On Thursday, President Donald Trump agreed to meet with North Korean leader Kim Jong Un for a bilateral summit to achieve permanent denuclearization. Chung Eui-yong, South Korea’s national security adviser who just returned from meeting with Kim in Pyongyang, announced at the White House that Kim is “committed to denuclearization” and will stop nuclear and missile testing during the upcoming talks. The Trump administration must approach this opportunity carefully and not relent on its maximum pressure campaign until Kim makes a verifiable commitment to dismantling his nuclear weapons program.
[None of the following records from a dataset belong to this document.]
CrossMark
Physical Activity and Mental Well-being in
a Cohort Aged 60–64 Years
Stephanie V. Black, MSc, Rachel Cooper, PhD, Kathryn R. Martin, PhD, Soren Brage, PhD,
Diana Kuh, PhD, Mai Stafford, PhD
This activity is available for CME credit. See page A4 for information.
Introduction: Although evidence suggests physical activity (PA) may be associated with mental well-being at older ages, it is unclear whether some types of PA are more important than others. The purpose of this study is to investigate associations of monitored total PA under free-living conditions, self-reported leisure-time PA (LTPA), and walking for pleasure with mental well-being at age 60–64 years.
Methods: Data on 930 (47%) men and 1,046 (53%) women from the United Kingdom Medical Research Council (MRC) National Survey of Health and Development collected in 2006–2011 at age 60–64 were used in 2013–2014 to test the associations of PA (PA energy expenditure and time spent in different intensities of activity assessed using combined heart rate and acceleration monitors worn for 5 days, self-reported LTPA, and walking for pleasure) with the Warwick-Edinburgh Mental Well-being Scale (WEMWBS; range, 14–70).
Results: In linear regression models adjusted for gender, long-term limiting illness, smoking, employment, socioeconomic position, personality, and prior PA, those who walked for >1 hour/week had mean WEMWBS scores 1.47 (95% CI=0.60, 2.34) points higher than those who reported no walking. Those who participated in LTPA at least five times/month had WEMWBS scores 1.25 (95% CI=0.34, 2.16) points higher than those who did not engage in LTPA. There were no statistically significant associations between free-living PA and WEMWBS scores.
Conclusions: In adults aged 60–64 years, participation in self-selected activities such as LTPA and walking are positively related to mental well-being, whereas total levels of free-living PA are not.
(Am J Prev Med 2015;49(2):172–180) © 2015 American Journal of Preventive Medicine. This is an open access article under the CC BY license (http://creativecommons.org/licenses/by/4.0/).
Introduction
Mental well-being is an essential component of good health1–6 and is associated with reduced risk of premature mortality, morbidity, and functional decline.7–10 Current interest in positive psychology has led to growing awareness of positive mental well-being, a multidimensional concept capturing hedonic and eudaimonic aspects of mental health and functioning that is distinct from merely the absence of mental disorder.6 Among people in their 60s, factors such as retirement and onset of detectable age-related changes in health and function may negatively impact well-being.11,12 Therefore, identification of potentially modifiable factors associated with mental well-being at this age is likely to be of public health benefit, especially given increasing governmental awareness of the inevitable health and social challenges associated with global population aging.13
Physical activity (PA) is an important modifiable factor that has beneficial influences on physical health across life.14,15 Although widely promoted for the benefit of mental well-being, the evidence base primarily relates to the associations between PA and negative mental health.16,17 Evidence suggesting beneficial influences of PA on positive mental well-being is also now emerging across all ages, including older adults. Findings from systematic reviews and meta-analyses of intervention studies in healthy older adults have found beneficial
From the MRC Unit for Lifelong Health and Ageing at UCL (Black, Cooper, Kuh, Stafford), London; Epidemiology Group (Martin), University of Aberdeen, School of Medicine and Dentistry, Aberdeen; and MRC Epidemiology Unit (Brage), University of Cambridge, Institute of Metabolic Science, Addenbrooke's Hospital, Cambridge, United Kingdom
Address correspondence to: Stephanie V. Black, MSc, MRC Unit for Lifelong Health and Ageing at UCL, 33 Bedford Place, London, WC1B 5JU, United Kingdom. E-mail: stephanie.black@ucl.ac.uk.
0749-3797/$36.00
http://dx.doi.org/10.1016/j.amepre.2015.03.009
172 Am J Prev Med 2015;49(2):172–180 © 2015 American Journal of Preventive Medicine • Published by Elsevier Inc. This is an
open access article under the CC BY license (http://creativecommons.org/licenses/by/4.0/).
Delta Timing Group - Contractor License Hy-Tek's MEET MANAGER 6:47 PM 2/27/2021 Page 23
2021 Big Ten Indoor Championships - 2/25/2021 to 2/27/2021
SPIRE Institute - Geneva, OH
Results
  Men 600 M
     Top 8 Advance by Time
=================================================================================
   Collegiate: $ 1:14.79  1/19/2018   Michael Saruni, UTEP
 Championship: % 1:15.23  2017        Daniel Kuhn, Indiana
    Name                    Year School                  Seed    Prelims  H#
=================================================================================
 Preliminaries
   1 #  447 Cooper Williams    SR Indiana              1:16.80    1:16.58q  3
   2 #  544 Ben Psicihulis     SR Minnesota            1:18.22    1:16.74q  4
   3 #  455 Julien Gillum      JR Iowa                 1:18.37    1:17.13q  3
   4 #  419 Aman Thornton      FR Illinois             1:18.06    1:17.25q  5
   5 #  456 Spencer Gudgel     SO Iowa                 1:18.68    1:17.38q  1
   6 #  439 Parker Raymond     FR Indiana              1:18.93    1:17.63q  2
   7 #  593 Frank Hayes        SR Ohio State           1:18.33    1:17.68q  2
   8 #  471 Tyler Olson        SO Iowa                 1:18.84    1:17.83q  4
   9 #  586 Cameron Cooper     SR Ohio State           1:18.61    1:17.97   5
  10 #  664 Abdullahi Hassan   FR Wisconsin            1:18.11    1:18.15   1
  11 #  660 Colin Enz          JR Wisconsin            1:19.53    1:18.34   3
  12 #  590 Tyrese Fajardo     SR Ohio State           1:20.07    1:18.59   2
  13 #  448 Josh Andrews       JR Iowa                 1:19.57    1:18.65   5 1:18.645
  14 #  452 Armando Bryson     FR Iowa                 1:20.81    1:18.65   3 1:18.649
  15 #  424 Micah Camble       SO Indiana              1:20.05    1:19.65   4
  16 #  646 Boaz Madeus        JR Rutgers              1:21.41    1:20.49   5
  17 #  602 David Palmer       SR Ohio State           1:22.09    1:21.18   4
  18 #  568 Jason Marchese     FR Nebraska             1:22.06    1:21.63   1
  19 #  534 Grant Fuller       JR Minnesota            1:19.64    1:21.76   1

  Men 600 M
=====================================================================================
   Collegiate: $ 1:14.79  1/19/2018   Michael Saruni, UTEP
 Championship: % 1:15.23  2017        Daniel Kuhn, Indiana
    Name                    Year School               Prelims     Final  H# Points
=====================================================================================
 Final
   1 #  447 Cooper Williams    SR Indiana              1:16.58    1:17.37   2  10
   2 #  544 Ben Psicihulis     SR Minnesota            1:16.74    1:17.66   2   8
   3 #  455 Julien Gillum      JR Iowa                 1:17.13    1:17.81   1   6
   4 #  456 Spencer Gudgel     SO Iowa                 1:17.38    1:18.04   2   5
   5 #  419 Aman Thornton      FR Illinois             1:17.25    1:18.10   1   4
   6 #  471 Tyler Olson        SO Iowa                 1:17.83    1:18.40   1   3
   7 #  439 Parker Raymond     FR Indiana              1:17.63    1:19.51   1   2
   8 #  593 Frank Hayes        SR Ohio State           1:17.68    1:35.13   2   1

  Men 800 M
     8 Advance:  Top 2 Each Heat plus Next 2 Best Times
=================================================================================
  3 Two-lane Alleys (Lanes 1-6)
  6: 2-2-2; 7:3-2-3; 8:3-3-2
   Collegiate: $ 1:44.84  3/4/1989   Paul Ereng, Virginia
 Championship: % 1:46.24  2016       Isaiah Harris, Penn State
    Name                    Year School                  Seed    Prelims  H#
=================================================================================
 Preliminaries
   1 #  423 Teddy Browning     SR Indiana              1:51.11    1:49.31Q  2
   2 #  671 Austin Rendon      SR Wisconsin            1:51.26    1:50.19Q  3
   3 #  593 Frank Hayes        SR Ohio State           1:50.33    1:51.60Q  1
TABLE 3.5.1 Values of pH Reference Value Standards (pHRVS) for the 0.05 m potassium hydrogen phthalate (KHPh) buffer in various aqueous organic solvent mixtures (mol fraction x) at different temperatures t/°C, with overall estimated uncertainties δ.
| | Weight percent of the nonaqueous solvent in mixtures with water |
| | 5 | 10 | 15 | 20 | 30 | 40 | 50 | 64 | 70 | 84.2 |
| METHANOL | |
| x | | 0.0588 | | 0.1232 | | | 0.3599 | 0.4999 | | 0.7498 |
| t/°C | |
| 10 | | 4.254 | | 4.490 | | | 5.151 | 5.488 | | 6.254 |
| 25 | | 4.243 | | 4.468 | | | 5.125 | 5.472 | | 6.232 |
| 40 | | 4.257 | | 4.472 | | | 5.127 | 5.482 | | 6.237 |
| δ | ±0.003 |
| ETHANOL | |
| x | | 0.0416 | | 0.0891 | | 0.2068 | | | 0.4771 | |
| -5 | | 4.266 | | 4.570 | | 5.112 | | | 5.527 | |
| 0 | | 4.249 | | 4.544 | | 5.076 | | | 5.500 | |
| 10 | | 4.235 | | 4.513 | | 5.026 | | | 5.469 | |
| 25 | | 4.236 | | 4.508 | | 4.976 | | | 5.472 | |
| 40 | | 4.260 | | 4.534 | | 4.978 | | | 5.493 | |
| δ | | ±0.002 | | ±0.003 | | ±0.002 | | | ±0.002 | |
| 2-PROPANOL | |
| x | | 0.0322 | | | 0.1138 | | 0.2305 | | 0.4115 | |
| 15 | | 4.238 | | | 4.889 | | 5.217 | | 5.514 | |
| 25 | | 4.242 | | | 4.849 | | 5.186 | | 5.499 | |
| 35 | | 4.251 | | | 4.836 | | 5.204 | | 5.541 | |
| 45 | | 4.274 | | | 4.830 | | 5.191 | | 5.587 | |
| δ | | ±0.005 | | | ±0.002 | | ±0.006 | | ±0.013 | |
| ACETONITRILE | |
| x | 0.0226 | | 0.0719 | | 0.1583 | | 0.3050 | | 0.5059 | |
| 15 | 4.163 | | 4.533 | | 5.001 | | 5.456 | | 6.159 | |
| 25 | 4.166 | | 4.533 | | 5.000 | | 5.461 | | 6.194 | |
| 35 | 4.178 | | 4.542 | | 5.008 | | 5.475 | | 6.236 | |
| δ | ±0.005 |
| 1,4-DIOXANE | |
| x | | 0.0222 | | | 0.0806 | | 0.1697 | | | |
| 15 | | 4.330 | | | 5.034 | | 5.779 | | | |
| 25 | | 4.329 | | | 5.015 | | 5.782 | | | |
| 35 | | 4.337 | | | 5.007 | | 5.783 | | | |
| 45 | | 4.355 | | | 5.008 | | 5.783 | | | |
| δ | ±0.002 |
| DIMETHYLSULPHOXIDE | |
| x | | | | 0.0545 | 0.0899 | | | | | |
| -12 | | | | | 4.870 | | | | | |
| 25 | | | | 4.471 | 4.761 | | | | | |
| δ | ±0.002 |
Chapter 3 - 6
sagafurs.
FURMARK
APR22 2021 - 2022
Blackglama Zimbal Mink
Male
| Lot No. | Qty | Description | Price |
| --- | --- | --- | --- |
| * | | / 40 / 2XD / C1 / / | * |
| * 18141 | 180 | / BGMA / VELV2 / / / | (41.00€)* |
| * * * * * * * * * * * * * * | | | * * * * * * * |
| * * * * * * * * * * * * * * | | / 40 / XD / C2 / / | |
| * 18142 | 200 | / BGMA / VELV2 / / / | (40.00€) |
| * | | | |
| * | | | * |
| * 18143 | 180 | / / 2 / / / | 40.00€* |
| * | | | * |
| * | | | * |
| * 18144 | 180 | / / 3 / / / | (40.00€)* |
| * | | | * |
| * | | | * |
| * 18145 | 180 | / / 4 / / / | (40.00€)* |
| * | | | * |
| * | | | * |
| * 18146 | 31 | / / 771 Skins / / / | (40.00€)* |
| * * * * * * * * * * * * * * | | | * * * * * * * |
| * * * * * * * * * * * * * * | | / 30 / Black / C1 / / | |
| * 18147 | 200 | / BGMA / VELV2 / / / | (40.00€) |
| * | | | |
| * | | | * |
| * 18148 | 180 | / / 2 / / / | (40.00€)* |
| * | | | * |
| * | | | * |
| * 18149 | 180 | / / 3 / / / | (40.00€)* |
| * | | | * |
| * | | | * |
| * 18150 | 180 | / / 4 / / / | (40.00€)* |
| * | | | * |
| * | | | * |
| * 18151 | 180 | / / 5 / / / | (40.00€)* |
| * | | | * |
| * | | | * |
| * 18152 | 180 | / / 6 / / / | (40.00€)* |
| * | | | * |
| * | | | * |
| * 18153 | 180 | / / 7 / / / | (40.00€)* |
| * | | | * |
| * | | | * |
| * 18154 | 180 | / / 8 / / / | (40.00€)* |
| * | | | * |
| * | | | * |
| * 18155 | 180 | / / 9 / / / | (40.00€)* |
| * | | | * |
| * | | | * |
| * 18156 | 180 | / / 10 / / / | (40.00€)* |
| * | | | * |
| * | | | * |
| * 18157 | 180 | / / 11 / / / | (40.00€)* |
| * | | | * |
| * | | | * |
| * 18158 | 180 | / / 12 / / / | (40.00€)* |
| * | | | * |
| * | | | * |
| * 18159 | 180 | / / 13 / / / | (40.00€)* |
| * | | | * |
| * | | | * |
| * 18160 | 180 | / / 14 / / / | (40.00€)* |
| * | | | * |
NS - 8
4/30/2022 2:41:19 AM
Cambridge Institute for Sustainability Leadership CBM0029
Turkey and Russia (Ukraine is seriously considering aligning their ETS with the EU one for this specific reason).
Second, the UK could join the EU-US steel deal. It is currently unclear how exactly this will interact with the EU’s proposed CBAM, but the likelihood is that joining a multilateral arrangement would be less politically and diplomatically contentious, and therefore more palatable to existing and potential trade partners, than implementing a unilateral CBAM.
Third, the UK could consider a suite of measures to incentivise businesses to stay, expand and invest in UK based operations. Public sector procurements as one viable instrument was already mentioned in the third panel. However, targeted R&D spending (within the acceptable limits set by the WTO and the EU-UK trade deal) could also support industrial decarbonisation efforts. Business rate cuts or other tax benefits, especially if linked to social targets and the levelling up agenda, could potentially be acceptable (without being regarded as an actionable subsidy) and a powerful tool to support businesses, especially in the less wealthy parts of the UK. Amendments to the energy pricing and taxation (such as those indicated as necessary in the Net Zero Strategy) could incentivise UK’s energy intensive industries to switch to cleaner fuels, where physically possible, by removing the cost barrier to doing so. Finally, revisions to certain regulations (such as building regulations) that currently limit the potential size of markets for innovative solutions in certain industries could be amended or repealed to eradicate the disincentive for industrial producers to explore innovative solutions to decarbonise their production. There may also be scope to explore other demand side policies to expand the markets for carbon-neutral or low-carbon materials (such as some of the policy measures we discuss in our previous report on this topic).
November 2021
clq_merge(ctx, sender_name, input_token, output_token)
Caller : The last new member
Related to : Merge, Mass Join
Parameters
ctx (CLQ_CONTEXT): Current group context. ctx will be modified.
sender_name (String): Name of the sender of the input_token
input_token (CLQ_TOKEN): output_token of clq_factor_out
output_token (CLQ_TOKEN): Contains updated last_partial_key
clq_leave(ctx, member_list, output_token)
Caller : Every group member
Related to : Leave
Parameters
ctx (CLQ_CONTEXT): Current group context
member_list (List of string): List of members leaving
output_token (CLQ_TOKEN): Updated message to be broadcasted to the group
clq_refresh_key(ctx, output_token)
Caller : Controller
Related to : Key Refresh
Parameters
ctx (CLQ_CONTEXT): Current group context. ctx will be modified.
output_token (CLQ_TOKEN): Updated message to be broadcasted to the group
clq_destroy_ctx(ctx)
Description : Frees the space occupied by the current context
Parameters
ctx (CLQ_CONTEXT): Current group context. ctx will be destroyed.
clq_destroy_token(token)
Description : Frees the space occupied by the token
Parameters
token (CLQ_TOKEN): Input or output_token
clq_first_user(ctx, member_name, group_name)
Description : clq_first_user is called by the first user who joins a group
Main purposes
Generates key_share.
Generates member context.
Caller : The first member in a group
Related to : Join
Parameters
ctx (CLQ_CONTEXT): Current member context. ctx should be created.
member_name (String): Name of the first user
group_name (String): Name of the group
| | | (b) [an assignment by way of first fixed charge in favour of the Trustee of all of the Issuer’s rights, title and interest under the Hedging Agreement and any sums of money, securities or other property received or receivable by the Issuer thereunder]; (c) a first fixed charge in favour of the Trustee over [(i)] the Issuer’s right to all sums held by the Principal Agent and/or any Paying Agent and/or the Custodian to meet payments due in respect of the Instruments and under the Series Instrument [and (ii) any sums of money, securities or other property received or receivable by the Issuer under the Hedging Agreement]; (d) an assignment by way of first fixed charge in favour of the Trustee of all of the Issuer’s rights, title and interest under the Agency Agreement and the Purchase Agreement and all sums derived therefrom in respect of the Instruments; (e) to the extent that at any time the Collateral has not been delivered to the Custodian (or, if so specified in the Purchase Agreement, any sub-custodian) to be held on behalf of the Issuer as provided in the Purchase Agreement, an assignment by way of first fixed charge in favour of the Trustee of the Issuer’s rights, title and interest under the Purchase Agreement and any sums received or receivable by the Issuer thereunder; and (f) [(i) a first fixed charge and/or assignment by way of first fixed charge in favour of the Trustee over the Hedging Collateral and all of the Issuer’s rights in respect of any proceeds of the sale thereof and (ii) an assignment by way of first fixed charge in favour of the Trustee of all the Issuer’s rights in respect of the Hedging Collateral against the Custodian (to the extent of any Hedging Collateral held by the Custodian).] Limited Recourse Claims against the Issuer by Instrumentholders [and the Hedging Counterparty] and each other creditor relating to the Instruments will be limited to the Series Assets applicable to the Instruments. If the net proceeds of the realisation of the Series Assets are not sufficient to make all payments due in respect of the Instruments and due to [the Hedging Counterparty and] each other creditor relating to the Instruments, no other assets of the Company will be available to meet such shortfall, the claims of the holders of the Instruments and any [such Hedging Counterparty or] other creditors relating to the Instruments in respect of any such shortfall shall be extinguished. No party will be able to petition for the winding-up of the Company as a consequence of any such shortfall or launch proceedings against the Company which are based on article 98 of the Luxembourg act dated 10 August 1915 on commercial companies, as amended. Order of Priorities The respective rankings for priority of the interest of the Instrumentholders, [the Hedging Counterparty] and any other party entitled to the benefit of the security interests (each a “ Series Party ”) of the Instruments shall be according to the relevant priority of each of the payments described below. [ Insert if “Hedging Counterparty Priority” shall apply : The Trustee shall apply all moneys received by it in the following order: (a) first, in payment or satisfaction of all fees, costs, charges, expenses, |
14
Since the early 1990s, Pyongyang has reached several agreements with the U.S., South Korea, and other regional stakeholders, enabling it to reap economic and humanitarian concessions only to renege later on its obligations. In 2002, the U.S. government learned that North Korea had comprehensively violated the 1994 Agreed Framework by constructing a secret uranium enrichment facility. Later, in October 2006, the North Koreans tested their first nuclear weapon even after they committed in writing to “abandoning all nuclear weapons and existing nuclear programs” in the 2005 Joint Statement.

Pyongyang’s unexpected proposal for summit talks may represent nothing more than an effort to distract both Washington and Seoul from their campaign to intensify sanctions, whose impact is growing. Last week, the Wall Street Journal reported that China’s enforcement of UN sanctions on seafood and garments has led to the closure of North Korean factories. Over time, the impact of sanctions will grow more severe as North Korea runs low on foreign currency, which could trigger an economic crisis.

Even so, the North Korean leader may approach these upcoming talks believing he has all the negotiating power due to the significant advances in Pyongyang’s nuclear and ballistic missile programs. The U.S. should quickly disabuse him of that notion. Time is on Washington’s side. As the diplomatic process plays out in the coming months, the U.S. and its partners should continue to enforce existing sanctions as rigorously as possible, including the continued designation of any new violators.

President Trump should also warn Kim that the diplomatic process cannot move forward if North Korea continues to evade sanctions with its deceptive smuggling and shipping practices. Just last month, the Japanese government released images of illegal North Korean ship-to-ship transfers of sanctioned goods in the East China Sea.

The Trump administration should approach the upcoming talks as a test of Kim’s commitment to denuclearization. The U.S. should be prepared to walk away if the North Korean definition of denuclearization does not actually entail dismantling its arsenal and production capability. The greatest mistake the U.S. has made in the past is to keep pursuing negotiations when its adversaries’ insincerity has become clear. That kind of desperation has only led to bad deals. If it becomes clear that Kim is not serious about denuclearization, the U.S. and its allies would have all the more reason to continue their maximum pressure campaign, and to make it clear to China, North Korea’s primary financial enabler, that it no longer has an excuse to prop up Kim’s rogue regime.